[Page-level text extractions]
────────────────────────────────────────

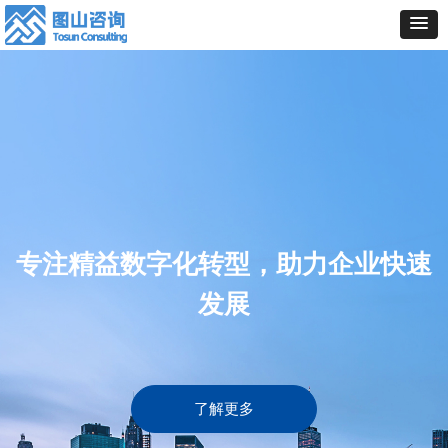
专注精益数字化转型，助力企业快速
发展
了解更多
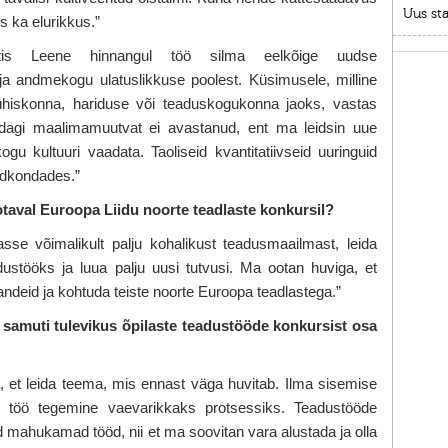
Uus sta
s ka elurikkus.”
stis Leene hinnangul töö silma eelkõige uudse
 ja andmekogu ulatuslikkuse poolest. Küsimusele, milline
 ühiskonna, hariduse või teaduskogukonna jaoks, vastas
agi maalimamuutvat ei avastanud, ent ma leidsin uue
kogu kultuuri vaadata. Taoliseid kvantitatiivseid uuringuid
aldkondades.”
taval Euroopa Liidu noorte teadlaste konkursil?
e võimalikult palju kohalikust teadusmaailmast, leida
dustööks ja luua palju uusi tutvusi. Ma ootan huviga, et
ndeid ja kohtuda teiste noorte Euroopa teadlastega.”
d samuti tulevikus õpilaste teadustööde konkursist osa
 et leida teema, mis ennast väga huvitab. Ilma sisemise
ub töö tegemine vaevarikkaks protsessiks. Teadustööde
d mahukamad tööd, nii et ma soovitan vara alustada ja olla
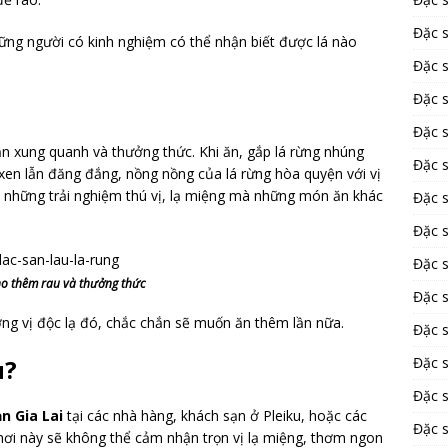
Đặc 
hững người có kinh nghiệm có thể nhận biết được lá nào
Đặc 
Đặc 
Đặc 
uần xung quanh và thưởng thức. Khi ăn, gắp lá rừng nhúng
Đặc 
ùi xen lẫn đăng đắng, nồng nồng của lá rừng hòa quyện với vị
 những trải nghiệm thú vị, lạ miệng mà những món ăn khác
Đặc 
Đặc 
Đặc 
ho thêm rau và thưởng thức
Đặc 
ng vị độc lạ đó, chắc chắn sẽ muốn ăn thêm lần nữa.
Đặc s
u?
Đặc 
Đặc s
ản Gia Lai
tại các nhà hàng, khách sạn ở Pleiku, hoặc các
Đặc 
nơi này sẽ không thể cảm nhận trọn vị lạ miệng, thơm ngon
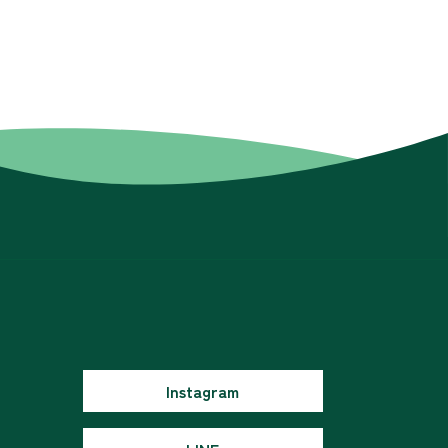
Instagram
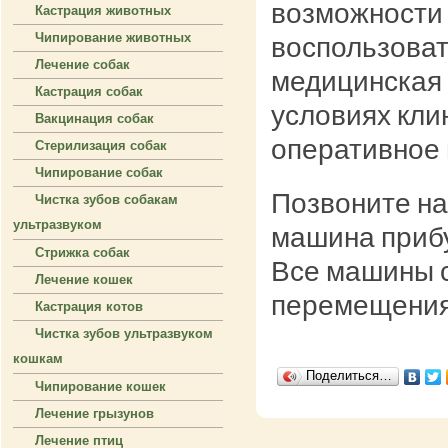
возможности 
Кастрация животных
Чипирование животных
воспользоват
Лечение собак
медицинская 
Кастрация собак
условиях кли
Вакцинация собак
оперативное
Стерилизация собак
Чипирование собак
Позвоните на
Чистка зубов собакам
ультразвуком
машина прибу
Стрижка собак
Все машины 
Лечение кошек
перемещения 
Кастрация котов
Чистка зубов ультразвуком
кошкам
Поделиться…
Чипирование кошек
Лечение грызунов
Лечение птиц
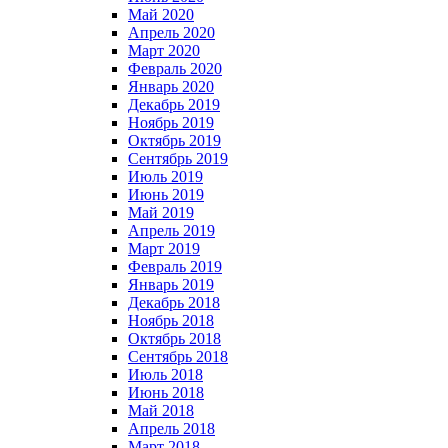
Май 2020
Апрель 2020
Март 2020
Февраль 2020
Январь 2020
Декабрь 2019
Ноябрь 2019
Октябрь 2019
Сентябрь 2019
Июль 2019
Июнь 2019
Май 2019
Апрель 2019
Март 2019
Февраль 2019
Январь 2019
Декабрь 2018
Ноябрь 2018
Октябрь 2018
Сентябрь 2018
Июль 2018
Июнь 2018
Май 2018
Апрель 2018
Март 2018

────────────────────────────────────────

▸ **Directions**:
What you give back must be the stretch above, starting at the line with "ühiskonna, hariduse või" and ending at the line with "d samuti tulevikus", copied exactly.

▸ **Solution to this problem**:
 ühiskonna, hariduse või teaduskogukonna jaoks, vastas
agi maalimamuutvat ei avastanud, ent ma leidsin uue
kogu kultuuri vaadata. Taoliseid kvantitatiivseid uuringuid
aldkondades.”
taval Euroopa Liidu noorte teadlaste konkursil?
e võimalikult palju kohalikust teadusmaailmast, leida
dustööks ja luua palju uusi tutvusi. Ma ootan huviga, et
ndeid ja kohtuda teiste noorte Euroopa teadlastega.”
d samuti tulevikus õpilaste teadustööde konkursist osa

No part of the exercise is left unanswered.